Challenges Faced by Mushers and Dogs
The cold bled strength from the teams and glassed their whiskers with ice. Whiteouts erased horizon lines, turning sea ice, shore, and sky into a single sheet of gray. Runners iced up and had to be scraped with knives. Paw care meant drying feet at stops and massaging pads with fat before booting up for the next push. Sleep came in snatches measured by the time it took to drain a mug of stew.
Norton Sound was the most treacherous stretch. Sheets of ice drifted and refroze, with tide cracks opening like trapdoors. Seppala’s team threaded that maze by instinct, sensing the give in the ice before it shattered. Inland, blizzards stacked snow into drifts that could stop a sled dead. Mushers wrapped the serum against freezing, lashed it in the sled, and focused on the next roadhouse light. Every run was a calculation of dog energy, wind, and distance, always with the same goal in mind: the sled dogs are ready on to nome.
The Role of Sled Dogs in Alaskan History

Long before the 1925 relay, sled dogs were the engine of winter travel in the North. Indigenous communities developed sled designs and handling techniques to move people, food, firewood, and mail across frozen rivers and coastal ice. The Gold Rush multiplied that traffic and turned dog teams into essential freight haulers. In a land with few roads, dogs were the winter highway.

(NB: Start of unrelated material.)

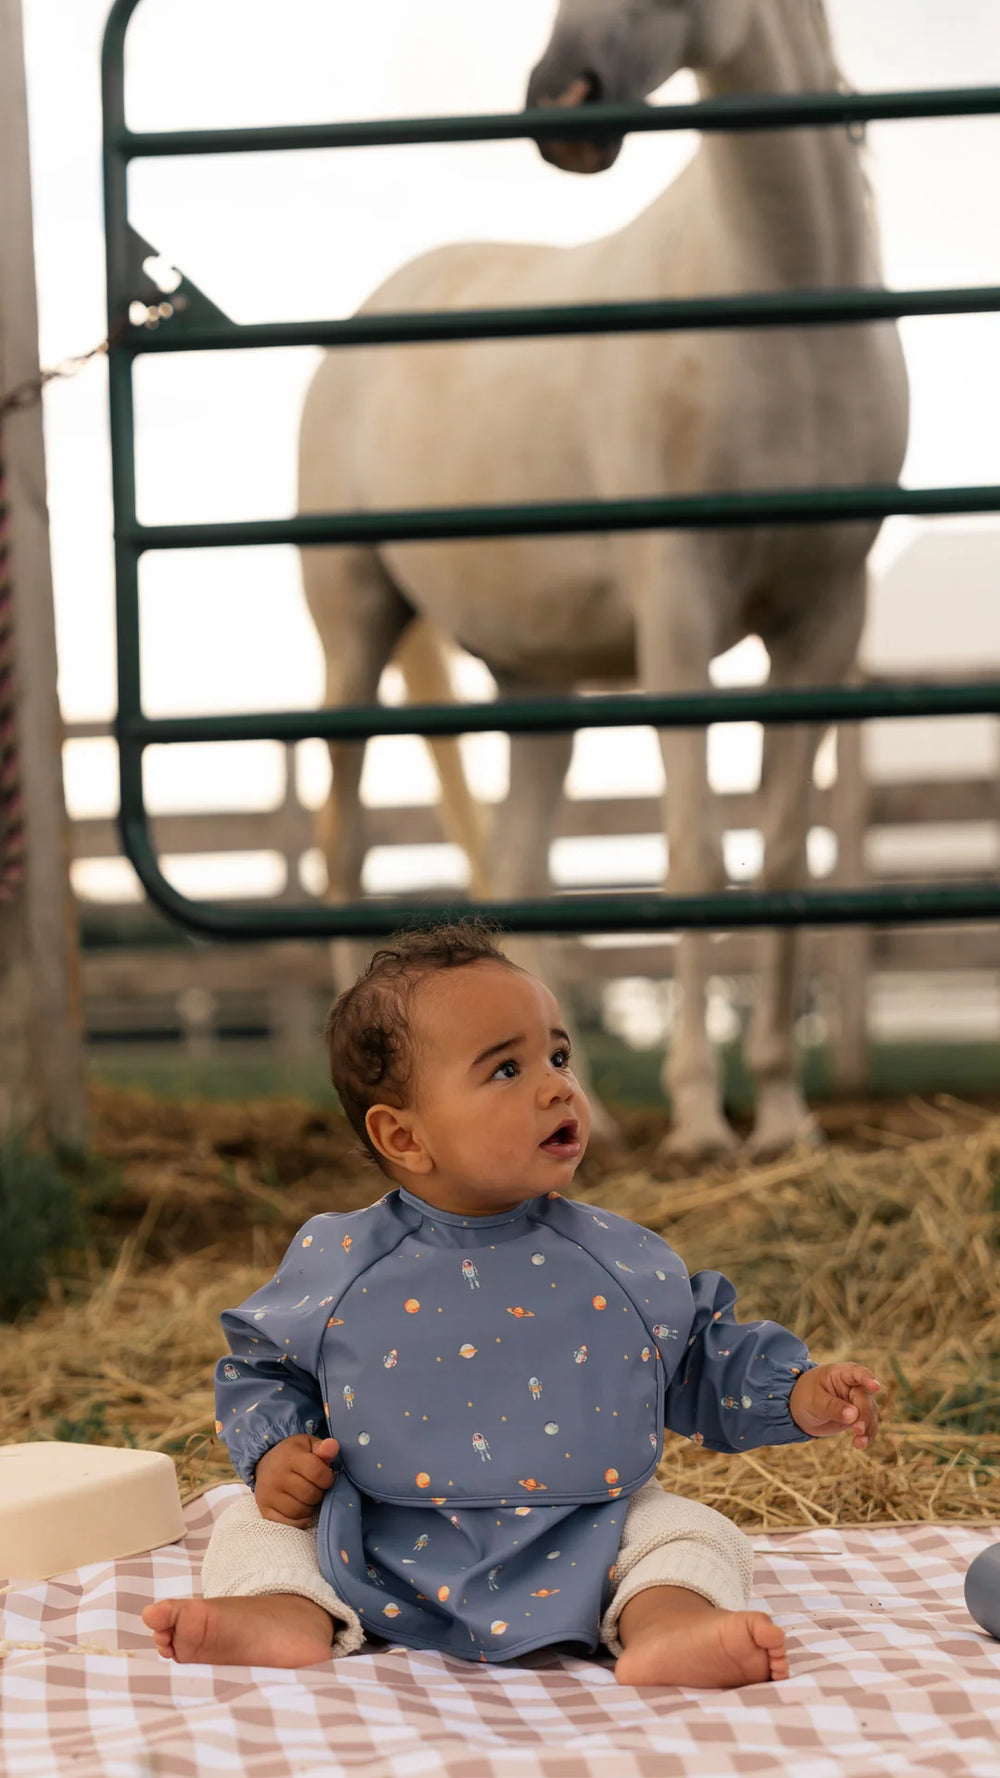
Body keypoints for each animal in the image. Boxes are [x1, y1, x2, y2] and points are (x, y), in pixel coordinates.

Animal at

Dog teams also ferried mail and medicine, linked mining camps to towns, and supported hunting and trapping. The work shaped a vocabulary and a team system. A confident lead dog took commands up front. Swing dogs helped guide turns. Wheel dogs pulled nearest the sled, steady and strong. These roles still anchor how mushers build teams today. The phrase the sled dogs are ready on to nome echoes that legacy of readiness, discipline, and trust between driver and dogs.
The Iditarod Connection
Decades after the serum run, Alaskans sought to preserve the trail culture that changing technology threatened to erase. Joe Redington Sr., veterans, and community allies helped launch the modern race in 1973. The Iditarod follows historic trade and mail corridors along the Iditarod Trail, honoring the people and dogs who knit the territory together in winter.
The race is not a reenactment of the relay, but its spirit is similar. Teams face storms, overflow, and the mental game of the long trail. Ceremonies and school programs share stories of Seppala, Kaasen, and the many Native mushers who made the 1925 run possible. On start day, you can feel a ripple of anticipation that sounds a lot like this line from old dispatches: the sled dogs are ready on to nome.
Impact and Legacy of the Sled Dog Teams
The 1925 rescue proved what coordinated teams and local knowledge could do under extreme pressure. Nome’s children received the serum and lives were saved. The episode stamped itself into American memory with a bronze statue of Balto in New York and tributes to Togo and Seppala across Alaska. It also brought overdue respect to the many Alaska Native mushers whose names rarely made headlines but whose miles carried the relay.
That legacy shows up in how we talk about grit, teamwork, and preparedness. It influenced veterinary practices for working dogs, encouraged trail safety standards, and inspired youth programs where kids learn to harness dogs, pack a sled, and read winter weather. When communities recreate sections of the trail or host heritage runs, they keep alive a set of skills that still matter in rural Alaska, from hauling wood to emergency response. At every commemoration, you can almost hear it again in the crowd’s murmur, the sled dogs are ready on to nome.